Excerpts from a dataset:
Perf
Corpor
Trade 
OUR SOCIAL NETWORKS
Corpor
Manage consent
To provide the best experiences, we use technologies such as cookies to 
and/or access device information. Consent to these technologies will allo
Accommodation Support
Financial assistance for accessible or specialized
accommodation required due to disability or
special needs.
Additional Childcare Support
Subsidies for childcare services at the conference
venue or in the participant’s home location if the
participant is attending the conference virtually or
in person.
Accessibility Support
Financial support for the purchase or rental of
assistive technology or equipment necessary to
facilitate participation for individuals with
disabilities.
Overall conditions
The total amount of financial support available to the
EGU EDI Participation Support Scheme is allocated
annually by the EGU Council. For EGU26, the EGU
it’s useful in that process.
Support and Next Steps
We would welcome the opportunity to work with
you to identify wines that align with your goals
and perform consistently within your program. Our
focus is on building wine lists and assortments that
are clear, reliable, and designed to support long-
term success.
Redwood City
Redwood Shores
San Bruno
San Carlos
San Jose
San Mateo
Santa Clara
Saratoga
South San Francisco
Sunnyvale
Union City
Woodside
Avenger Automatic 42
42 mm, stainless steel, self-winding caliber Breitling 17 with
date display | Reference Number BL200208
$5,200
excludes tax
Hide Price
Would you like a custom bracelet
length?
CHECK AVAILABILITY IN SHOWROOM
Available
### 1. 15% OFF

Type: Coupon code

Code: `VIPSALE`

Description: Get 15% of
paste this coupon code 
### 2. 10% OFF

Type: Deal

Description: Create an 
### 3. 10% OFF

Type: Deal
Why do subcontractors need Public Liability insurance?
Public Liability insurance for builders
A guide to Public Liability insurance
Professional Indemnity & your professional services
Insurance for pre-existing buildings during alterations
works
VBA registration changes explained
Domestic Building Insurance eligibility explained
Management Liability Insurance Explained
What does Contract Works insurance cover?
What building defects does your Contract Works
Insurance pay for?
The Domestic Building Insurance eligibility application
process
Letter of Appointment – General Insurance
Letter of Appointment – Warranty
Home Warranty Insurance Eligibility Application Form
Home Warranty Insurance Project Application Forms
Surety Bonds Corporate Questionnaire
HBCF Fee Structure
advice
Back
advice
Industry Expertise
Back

---

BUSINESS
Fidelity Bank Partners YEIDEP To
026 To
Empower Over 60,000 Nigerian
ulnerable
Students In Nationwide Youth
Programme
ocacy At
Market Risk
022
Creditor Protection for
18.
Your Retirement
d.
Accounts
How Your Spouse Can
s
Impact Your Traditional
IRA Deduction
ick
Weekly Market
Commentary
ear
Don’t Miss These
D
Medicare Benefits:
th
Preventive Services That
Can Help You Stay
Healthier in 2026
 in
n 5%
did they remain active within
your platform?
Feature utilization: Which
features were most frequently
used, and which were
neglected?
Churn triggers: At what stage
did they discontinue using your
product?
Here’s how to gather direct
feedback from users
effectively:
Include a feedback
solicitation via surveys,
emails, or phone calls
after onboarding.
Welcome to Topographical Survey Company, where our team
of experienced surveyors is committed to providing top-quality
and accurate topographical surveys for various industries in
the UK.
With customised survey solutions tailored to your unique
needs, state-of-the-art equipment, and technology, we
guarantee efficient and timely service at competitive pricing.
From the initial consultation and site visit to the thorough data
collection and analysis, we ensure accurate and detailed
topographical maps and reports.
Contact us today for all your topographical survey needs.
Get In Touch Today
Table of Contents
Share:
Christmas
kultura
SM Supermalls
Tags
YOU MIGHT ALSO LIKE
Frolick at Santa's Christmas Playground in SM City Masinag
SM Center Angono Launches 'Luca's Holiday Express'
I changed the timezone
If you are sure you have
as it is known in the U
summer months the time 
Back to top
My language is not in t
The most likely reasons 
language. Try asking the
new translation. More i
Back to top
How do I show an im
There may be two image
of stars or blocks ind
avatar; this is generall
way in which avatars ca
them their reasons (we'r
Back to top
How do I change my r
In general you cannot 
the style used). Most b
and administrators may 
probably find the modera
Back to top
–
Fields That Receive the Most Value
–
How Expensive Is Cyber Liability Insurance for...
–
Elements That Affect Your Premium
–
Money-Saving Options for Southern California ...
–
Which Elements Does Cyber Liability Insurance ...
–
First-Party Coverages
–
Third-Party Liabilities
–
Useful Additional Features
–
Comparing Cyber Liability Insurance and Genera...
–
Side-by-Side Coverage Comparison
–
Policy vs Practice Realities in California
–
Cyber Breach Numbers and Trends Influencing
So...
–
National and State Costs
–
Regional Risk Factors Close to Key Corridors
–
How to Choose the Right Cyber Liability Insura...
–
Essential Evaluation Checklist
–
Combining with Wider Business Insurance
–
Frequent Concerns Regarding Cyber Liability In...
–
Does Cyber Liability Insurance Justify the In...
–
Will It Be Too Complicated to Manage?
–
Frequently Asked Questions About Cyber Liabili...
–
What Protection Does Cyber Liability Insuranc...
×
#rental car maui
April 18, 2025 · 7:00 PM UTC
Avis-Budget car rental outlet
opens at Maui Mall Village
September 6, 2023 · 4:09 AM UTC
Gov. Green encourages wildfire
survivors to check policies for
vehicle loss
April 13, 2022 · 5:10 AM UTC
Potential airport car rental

▶ **WORK ORDER**: Starting at the line that has "South San Francisco" and ending at the line that has "Management Liability Insurance Explained", please write out the lines above exactly, leaving out all others.

▶ **RESPONSE**:
South San Francisco
Sunnyvale
Union City
Woodside
Avenger Automatic 42
42 mm, stainless steel, self-winding caliber Breitling 17 with
date display | Reference Number BL200208
$5,200
excludes tax
Hide Price
Would you like a custom bracelet
length?
CHECK AVAILABILITY IN SHOWROOM
Available
### 1. 15% OFF

Type: Coupon code

Code: `VIPSALE`

Description: Get 15% of
paste this coupon code 
### 2. 10% OFF

Type: Deal

Description: Create an 
### 3. 10% OFF

Type: Deal
Why do subcontractors need Public Liability insurance?
Public Liability insurance for builders
A guide to Public Liability insurance
Professional Indemnity & your professional services
Insurance for pre-existing buildings during alterations
works
VBA registration changes explained
Domestic Building Insurance eligibility explained
Management Liability Insurance Explained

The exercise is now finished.